The others had adjourned to the sitting room. She let herself into the washroom, Ben tagging along behind, in time to scrub Able’s back. Since she had Ben close by, Meridee scrubbed her son’s face, removing a layer of gravy with trifle on top. “Son, you need to stand a little closer to your fork and spoon,” she said. He nodded, unperturbed.
She looked at father and son, remarkably alike, curly-haired and dark of eyes. She patted her belly, wondering what the new little Six would look like. Maybe she was vain to want a daughter with some of her own features. Maybe it didn’t matter.
Ben was a most unruffled child and inquisitive. He regarded his naked father as Able toweled off, then looked down at himself. “Mama, am I going to look like that someday?” he asked.
It was a serious question from Ben.If you’re extremely lucky, she wanted to say. She settled on, “I expect you will in fourteen or fifteen years.”
He eyed his father up and down again, who was hugely amused and trying not to show it. “Doesn’t all that get in the way?” Ben asked.
“No, son. Trousers help, I will admit. Hand me my smalls, please.”
Ben did as bidden, then wandered toward the door. “I smell more gravy,” he said on the way to the kitchen.
Able threw back his head and laughed silently. Meridee laughed into her apron. When she could talk, she grabbed him around the waist. “Did you ever think fatherhood would bear any resemblance to what just happened?”
He looked down at her with great tenderness. “I never in my life imagined I could be so happy,” he said quietly.
“Neither did I. Welcome home from sea, my love.”
Chapter Twenty-nine
Meridee was in bed long before Able came upstairs with his father. She listened to them talking in the hall, but softly. She heard father and son go into Ben’s room. She imagined them watching the sleeping boy and wondered what was going through the count’s mind. As she closed her eyes, Meridee knew better than to imagine what pinged around inside her husband’s brain.

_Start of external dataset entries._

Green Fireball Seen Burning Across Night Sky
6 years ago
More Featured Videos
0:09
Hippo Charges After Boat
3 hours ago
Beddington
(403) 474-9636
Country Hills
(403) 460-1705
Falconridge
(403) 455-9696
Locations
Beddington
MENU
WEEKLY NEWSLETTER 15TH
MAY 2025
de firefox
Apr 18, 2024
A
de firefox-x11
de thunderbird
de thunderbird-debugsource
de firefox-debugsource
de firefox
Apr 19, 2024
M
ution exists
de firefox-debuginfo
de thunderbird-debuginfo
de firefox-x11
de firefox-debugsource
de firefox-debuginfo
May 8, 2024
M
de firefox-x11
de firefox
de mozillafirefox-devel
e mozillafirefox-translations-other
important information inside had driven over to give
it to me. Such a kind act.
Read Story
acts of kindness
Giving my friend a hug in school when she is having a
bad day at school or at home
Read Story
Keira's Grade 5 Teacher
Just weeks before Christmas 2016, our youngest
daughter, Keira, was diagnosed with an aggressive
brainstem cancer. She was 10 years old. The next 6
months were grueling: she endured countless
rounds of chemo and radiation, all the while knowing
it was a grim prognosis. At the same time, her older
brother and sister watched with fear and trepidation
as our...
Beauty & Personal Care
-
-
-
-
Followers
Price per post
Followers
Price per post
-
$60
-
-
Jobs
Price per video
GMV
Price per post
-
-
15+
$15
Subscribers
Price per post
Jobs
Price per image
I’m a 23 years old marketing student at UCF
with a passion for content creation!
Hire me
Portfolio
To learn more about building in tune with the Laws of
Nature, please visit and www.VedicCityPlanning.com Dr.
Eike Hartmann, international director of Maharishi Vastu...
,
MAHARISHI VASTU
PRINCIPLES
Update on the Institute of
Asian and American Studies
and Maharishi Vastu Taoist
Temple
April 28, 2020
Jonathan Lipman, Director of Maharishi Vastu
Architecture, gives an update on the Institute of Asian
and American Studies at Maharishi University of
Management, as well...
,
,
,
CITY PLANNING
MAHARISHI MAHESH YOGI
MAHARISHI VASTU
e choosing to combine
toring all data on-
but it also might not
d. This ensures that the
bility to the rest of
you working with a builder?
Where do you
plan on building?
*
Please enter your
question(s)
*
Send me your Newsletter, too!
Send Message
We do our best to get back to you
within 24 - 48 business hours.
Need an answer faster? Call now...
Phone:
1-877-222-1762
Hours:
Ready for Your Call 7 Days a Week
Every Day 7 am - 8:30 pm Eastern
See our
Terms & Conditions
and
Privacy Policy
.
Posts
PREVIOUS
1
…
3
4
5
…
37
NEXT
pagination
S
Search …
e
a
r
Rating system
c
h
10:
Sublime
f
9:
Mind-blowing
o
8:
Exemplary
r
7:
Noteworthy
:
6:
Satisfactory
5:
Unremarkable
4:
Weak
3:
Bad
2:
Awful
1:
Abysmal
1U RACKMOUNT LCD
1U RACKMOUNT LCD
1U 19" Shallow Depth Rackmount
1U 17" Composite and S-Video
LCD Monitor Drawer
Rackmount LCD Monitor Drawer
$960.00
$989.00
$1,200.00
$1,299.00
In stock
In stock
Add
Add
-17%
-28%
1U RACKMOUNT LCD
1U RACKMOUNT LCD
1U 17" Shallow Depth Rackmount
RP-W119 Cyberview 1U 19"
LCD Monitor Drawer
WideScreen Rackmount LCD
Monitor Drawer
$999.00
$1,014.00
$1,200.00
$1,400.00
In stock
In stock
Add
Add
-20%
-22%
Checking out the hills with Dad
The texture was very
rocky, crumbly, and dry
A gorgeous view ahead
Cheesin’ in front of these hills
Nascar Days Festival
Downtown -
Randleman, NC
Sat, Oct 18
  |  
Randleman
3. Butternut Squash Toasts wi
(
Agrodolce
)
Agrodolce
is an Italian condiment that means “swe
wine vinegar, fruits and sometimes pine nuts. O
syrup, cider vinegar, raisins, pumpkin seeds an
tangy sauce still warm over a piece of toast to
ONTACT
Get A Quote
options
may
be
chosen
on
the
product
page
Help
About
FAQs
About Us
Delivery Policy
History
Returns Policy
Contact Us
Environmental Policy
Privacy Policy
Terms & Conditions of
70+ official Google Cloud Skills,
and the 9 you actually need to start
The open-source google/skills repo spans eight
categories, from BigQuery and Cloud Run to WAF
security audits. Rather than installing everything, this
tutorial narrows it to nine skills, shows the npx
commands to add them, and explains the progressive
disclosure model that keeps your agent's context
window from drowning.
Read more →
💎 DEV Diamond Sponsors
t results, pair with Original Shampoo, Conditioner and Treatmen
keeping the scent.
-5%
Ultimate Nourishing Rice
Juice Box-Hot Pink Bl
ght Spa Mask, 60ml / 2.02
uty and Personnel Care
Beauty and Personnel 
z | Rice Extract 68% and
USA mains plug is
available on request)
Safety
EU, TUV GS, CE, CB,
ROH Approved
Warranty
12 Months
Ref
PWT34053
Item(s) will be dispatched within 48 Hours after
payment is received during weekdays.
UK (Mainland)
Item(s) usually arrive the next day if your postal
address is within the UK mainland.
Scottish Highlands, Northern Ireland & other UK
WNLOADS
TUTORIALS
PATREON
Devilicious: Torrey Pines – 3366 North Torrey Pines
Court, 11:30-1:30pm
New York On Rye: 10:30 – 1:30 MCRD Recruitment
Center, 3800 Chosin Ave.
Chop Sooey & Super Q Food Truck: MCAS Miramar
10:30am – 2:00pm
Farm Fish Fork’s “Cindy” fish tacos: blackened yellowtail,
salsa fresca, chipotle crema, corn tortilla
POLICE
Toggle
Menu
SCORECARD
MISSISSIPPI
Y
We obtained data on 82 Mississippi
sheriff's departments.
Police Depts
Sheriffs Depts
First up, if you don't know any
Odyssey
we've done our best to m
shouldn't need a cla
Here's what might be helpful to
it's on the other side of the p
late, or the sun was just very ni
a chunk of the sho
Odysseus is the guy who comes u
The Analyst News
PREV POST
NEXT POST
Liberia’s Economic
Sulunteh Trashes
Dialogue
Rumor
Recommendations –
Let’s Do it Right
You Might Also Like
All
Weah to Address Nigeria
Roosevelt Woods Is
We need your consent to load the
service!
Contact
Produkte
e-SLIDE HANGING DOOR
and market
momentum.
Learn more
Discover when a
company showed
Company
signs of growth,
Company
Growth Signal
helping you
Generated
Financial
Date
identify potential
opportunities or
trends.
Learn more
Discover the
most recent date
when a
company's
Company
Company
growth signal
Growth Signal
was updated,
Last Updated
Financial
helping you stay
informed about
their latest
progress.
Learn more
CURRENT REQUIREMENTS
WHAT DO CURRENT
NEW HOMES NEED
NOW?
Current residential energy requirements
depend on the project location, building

She woke when Able sat down beside her. “My father cannot fathom what has happened,” he said. “He tells me over and over that he never expected such an experience as this.” He took her hand. “Personally, I had given up, until Captain Rose showed me that painting at Trinity House. Then I wanted to know everything about that Spaniard in the frame.”
He kicked off his shoes and lay down beside her on top of the coverlets. “I am still amazed at how wrong we all were.”
“You’re not wrong often,” she said as she rested her head on his chest.
He patted her bare back, then caressed it. “Mrs. Six, I do believe you are naked.”
“Aye, sir. Reporting for duty.”
“Duty, is it? How about, ‘requesting and requiring immediate admission,’” he teased as he stood up and started stripping. “Move over, but not too much.”
“And leave my warm spot?” she said.
“It’ll be much warmer soon, wife.”
It was. Rational thought deserted her then as she loved her man home from war and tumult, bad food and duty. She doubted any other woman in Hampshire was providing a better homecoming to a man back from Napoleon’s war.
“You are about two months along?” he asked later, his voice drowsy now. He seemed to speak more slowly than usual. She nearly teased him about the efficacy of a thorough homecoming to dismiss rational conversation, even in a genius.
“Almost.” Well, heavens, she had a hard time with words, too.
She thought he slept then, and prepared herself for slumber.
“You awake?” he asked, as her eyes started to close.
“Sort of.”
“I’ve been thinking.”
She laughed. That comment had become a family joke no one except the Sixes and their closest friends would ever understand. “What else is new?” she asked, the standard reply.
He put his hand over hers. “If this little one is another girl, please name her Mary Munro.”
A shiver darted down her back. “You will be here, too, Able.Wewill name her Mary Munro.”